Friday, 29 January 2016

RIHANNA ANTI CLIMAX SATISFIED

I’ve tried many times and I just can’t do it. Maybe I’m cursed forever by that September ’84 Right On!, the one that questioned, “Who rules the music kingdom? Prince or Michael?” as the greatest Black pop forces of my wonder years stared from the cover, daring readers to choose one over the other. But as much of an obvious, indisputable icon as she is in her own right, I just can never consider Rihanna outside the context of Beyoncé. (On the flip, I contemplate Bey without Rihanna just fine.) Anti—Rihanna’s long-awaited eighth album, released last night exclusively on Tidal—flows long and strong, but that never stopped me from sizing it up against Beyoncé the whole time.

They’re Prince and MJ, the Beatles and the Rolling Stones, Janet and Madonna, MLK and Malcolm X. Okay, maybe not MLK and Malcolm X. But Rihanna is the Good Girl Gone Bad, and Beyoncé is the overachieving cheerleader pageant queen. They’re both feminist icons, but they’re also punk vs. pop.

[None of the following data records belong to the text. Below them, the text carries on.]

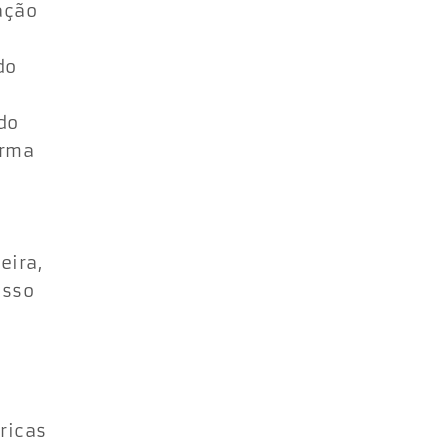
ação
do
do
orma
eira,
esso
ricas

As a male music lover, Beyoncé finally converted me to the Beyhive. It was the first of her five albums I cared to play more than once, not for the overall sexiness of the whole project, but (I swear) for the quality of the entire record from start to finish. Rihanna may never have taken this long between albums before. It stoked hopes that Anti would be that Rihanna masterpiece she never needed as a superstar in today’s post-millennial, singles-driven music industry. The album that (straight) guys could play and actually want to hear over and over. That needn’t be RiRi’s barometer for success, at all. That’s just what I was hoping for.

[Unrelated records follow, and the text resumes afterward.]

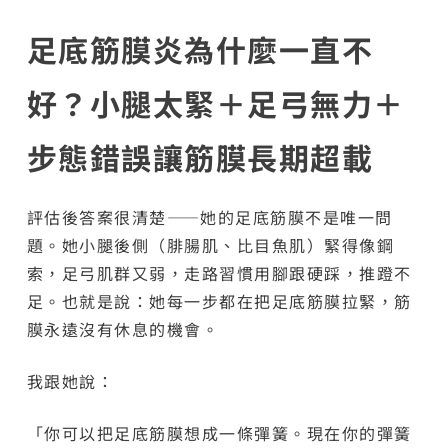
足底筋膜炎為什麼一直不
好？小腿太緊＋足弓無力＋
步態錯誤讓筋膜長期超載
評估後答案很清楚——她的足底筋膜不是唯一問
題。她小腿後側（腓腸肌、比目魚肌）緊得像鋼
索，足弓肌群又弱，走路習慣用腳跟硬踩，推蹬不
足。也就是說：她每一步都在把足底筋膜拉緊，筋
膜永遠沒有休息的機會。
我跟她說：
「你可以把足底筋膜想成一條彈簧。現在你的彈簧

I feel like time will tell if I’ll ever want to hear Anti again, so I guess it’s not that masterpiece. But it’s damn good throughout, with a powerful quartet of ballads closing the album. Remember “Thank You” by the Brit singer Dido, famously sampled all up in Eminem’s “Stan”? Rihanna’s melodious vocals on “Never Ending” will bring that to mind (Dido gets a writing credit), crooning “it doesn’t have to feel so strange to be in love again” over plaintive guitar.

“Never Ending” brings on “Love on the Brain,” which sounds more rooted in 20th century musical arrangements than most of Anti up until that point. Instead of the album’s signature EDM atmospherics and unintelligible (or at least hard to decipher) lyrics, “Love on the Brain” brings Stax soul to the table, with male back-up singers responding to Rihanna like the Pips. “Must be love on the brain that’s got me feeling this way,” she sings. “It beats me black and blue but it f*cks me so good/And I can’t get enough.” Problematic? Very. Punk? Absolutely. But counter to most of Anti’s bad girl mood music, Rihanna’s actually singing here, full voice and powerful.